For some advocates of scientific and technological literacy, the case rests principally upon the contribution which science and technology can make not simply to wealth creation but also to sustainable development. Such development is not a concept confined to countries with a low per capita income since, in all cases, the emphasis is on the modification of the biosphere and the application of human, financial and other resources to satisfy human needs and improve the quality of life. Central to such improvement is an emphasis on meeting the needs of the present without jeopardising those of generations yet to be born. However the challenges of translating a commitment to sustainable development into effective practical policies are formidable, the moreso since reliable data about a range of environmental issues are hard to obtain and often subject to revision.

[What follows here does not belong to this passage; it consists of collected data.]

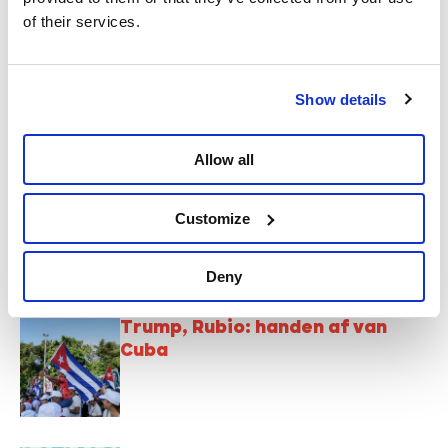
of their services.
Nooit meer fascisme: maak van
8 mei opnieuw een jaarlijkse
Show details
feestdag
Allow all
Palestina: stop de genocide,
Customize
boycot Israël
Deny
Trump, Rubio: handen af van
Cuba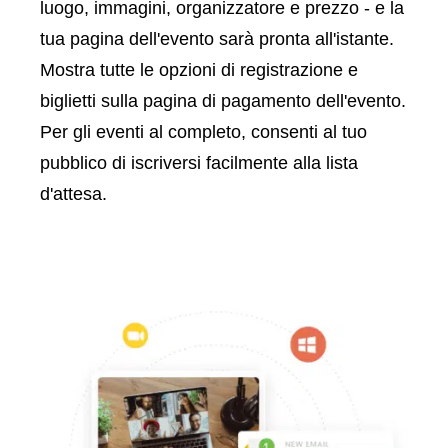
luogo, immagini, organizzatore e prezzo - e la
tua pagina dell'evento sarà pronta all'istante.
Mostra tutte le opzioni di registrazione e
biglietti sulla pagina di pagamento dell'evento.
Per gli eventi al completo, consenti al tuo
pubblico di iscriversi facilmente alla lista
d'attesa.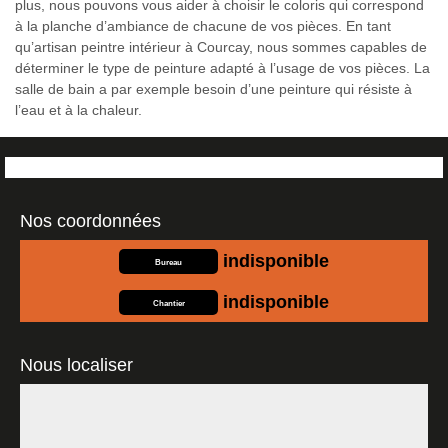
plus, nous pouvons vous aider à choisir le coloris qui correspond
à la planche d’ambiance de chacune de vos pièces. En tant
qu’artisan peintre intérieur à Courcay, nous sommes capables de
déterminer le type de peinture adapté à l’usage de vos pièces. La
salle de bain a par exemple besoin d’une peinture qui résiste à
l’eau et à la chaleur.
Nos coordonnées
indisponible
Bureau
indisponible
Chantier
Nous localiser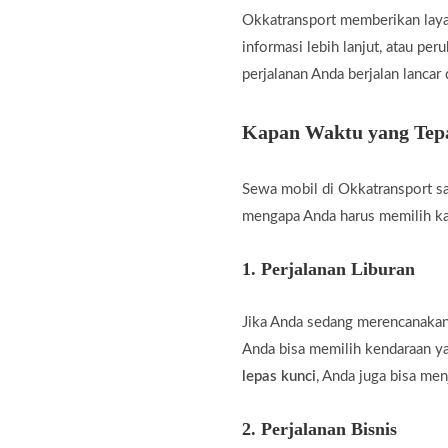
Okkatransport memberikan laya
informasi lebih lanjut, atau pe
perjalanan Anda berjalan lancar
Kapan Waktu yang Tepa
Sewa mobil di Okkatransport sa
mengapa Anda harus memilih k
1.
Perjalanan Liburan
Jika Anda sedang merencanakan 
Anda bisa memilih kendaraan 
lepas kunci
, Anda juga bisa men
2.
Perjalanan Bisnis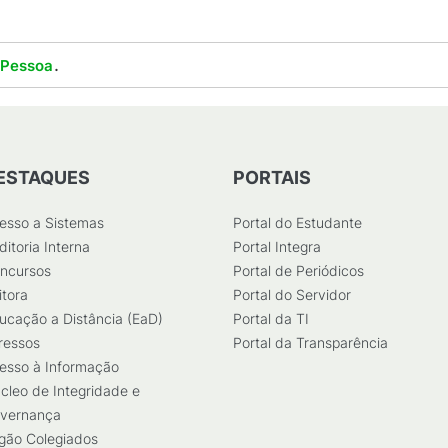
.
 Pessoa
ESTAQUES
PORTAIS
esso a Sistemas
Portal do Estudante
ditoria Interna
Portal Integra
ncursos
Portal de Periódicos
itora
Portal do Servidor
ucação a Distância (EaD)
Portal da TI
ressos
Portal da Transparência
esso à Informação
cleo de Integridade e
vernança
gão Colegiados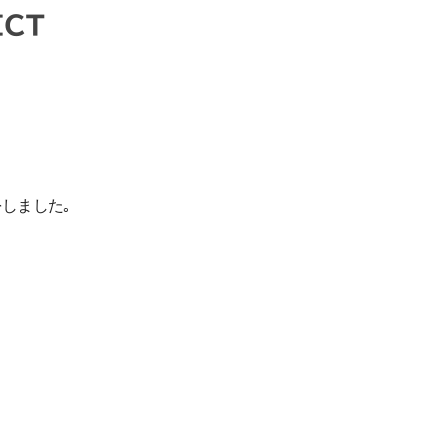
CT
しました｡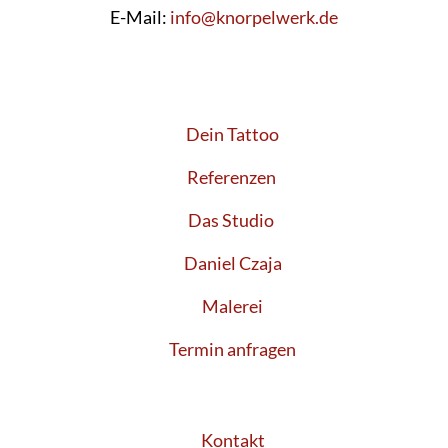
E-Mail:
info@knorpelwerk.de
Dein Tattoo
Referenzen
Das Studio
Daniel Czaja
Malerei
Termin anfragen
Kontakt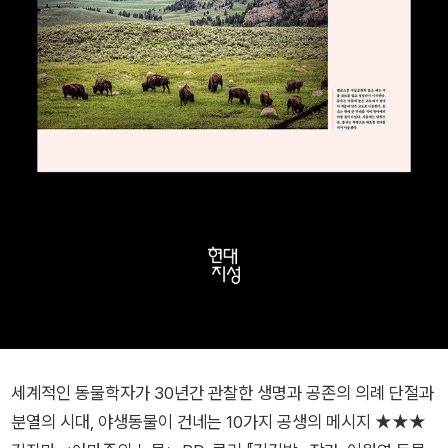
세계적인 동물학자가 30년간 관찰한 생명과 공존의 의례 단절과
분열의 시대, 야생동물이 건네는 10가지 공생의 메시지 ★★★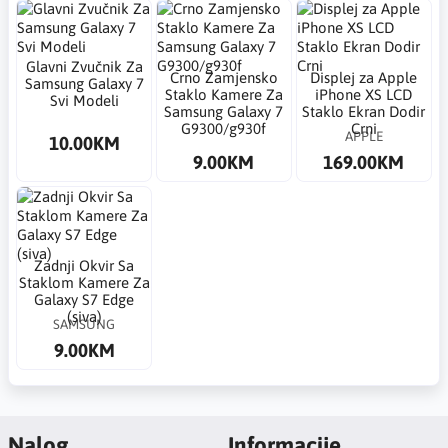
Glavni Zvučnik Za
Crno Zamjensko
​Displej za Apple
Samsung Galaxy 7
Staklo Kamere Za
iPhone XS LCD
Svi Modeli
Samsung Galaxy 7
Staklo Ekran Dodir
G9300/g930f
Crni
APPLE
10.00KM
9.00KM
169.00KM
Zadnji Okvir Sa
Staklom Kamere Za
Galaxy S7 Edge
(siva)
SAMSUNG
9.00KM
Nalog
Informacije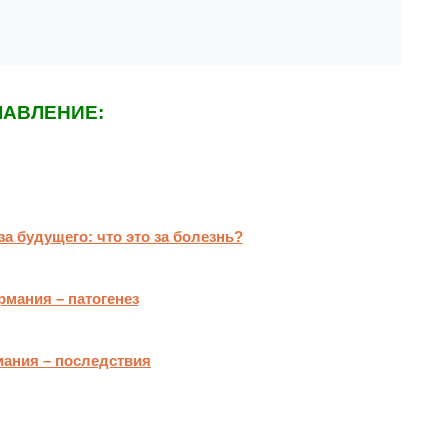
ЛАВЛЕНИЕ:
за будущего: что это за болезнь?
рмания – патогенез
ания – последствия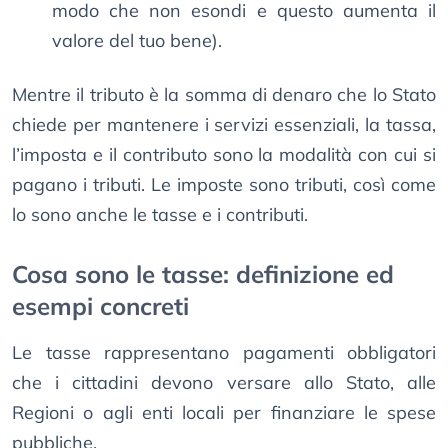
modo che non esondi e questo aumenta il
valore del tuo bene).
Mentre il tributo è la somma di denaro che lo Stato
chiede per mantenere i servizi essenziali, la tassa,
l’imposta e il contributo sono la modalità con cui si
pagano i tributi. Le imposte sono tributi, così come
lo sono anche le tasse e i contributi.
Cosa sono le tasse: definizione ed
esempi concreti
Le tasse rappresentano pagamenti obbligatori
che i cittadini devono versare allo Stato, alle
Regioni o agli enti locali per finanziare le spese
pubbliche.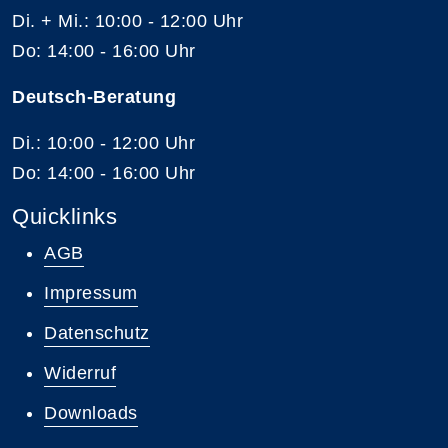
Di. + Mi.: 10:00 - 12:00 Uhr
Do: 14:00 - 16:00 Uhr
Deutsch-Beratung
Di.: 10:00 - 12:00 Uhr
Do: 14:00 - 16:00 Uhr
Quicklinks
AGB
Impressum
Datenschutz
Widerruf
Downloads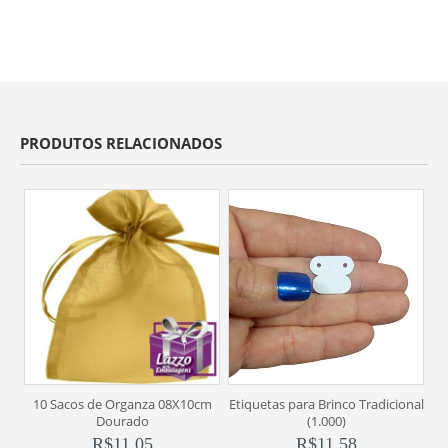
PRODUTOS RELACIONADOS
10 Sacos de Organza 08X10cm
Etiquetas para Brinco Tradicional
Dourado
(1.000)
R$
11,05
R$
11,58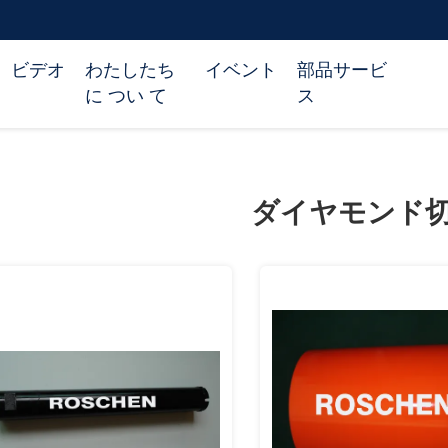
ビデオ
わたしたち
イベント
部品サービ
に つい て
ス
ダイヤモンド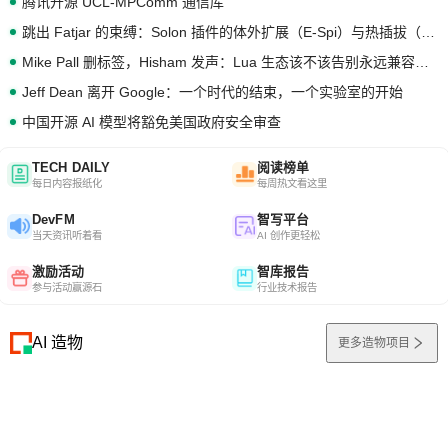
腾讯开源 UCL-MPComm 通信库
跳出 Fatjar 的束缚：Solon 插件的体外扩展（E-Spi）与热插拔（H-Spi）
Mike Pall 删标签，Hisham 发声：Lua 生态该不该告别永远兼容的旧梦？
Jeff Dean 离开 Google：一个时代的结束，一个实验室的开始
中国开源 AI 模型将豁免美国政府安全审查
TECH DAILY
阅读榜单
每日内容报纸化
每周热文看这里
DevFM
智写平台
当天资讯听着看
AI 创作更轻松
激励活动
智库报告
参与活动赢源石
行业技术报告
AI 造物
更多造物项目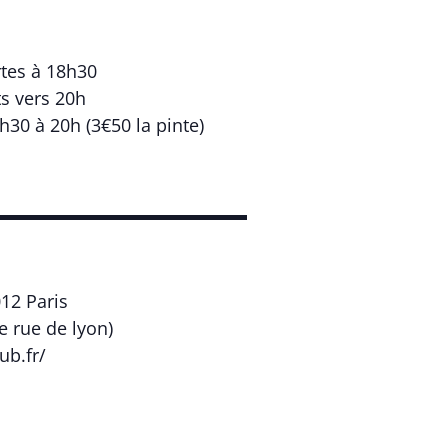
tes à 18h30
s vers 20h
30 à 20h (3€50 la pinte)
▬▬▬▬▬▬▬▬▬▬▬▬▬▬
012 Paris
ie rue de lyon)
ub.fr/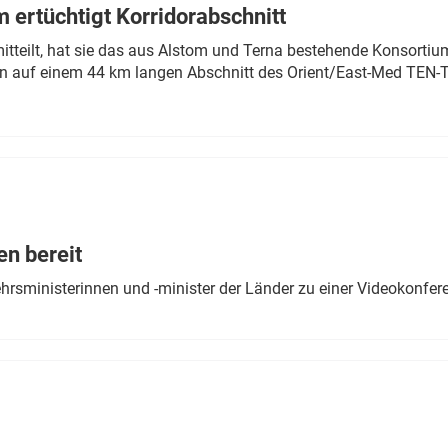
 ertüchtigt Korridorabschnitt
mitteilt, hat sie das aus Alstom und Terna bestehende Konsorti
n auf einem 44 km langen Abschnitt des Orient/East-Med TEN-T
en bereit
ehrsministerinnen und -minister der Länder zu einer Videokonf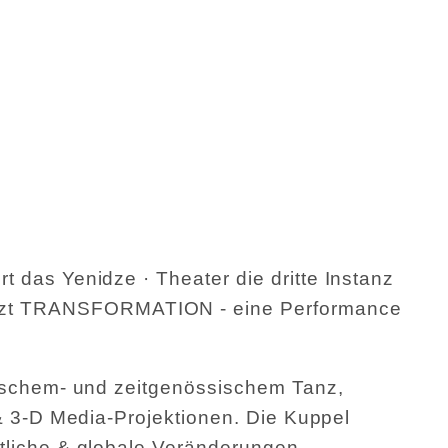
rt das
Yenidze · Theater
die dritte Instanz
etzt TRANSFORMATION - eine Performance
ndischem- und zeitgenössischem Tanz,
 & 3-D Media-Projektionen. Die Kuppel
ftliche & globale Veränderungen.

In closing this section of this paper, it is appropriate to note that for some scholars, especially those writing from a feminist perspective or seeking to promote the beliefs of minority cultures within communities, enhanced scientific and technological literacy offers, as a minimum, a means of redressing some social, economic or other injustices and imbalances related to science and technology, and, at the other extreme, an opportunity for a radical overhaul of scientific and technological education. Feminist perspectives upon scientific and technological literacy are often closely related, conceptually an din other ways, to other critiques of science and technology, notably those which address cultural and racial issues. Thus, for some commentators in developing countries, scientific and technological literacy offer a means of rejecting at least some of the science and technology that has come to be regarded as an undesirable colonial legacy. From this perspective scientific and technological literacy relates to indigenous categories, idioms and traditions and places the social responsibility of scientists and technologists and the political issues surrounding science and technology at the centre of scientific and technological education.
The rationales outlined above rest upon, or entail, rather different understandings of scientific and/or technological literacy and they are commonly broad and proselytising in form and tone. Not surprisingly, therefore, the associated literature is replete with attempts to translate them into more specific statements of aims, goals, outcomes, abilities and attitudes which could be used to structure learning, teaching and assessment.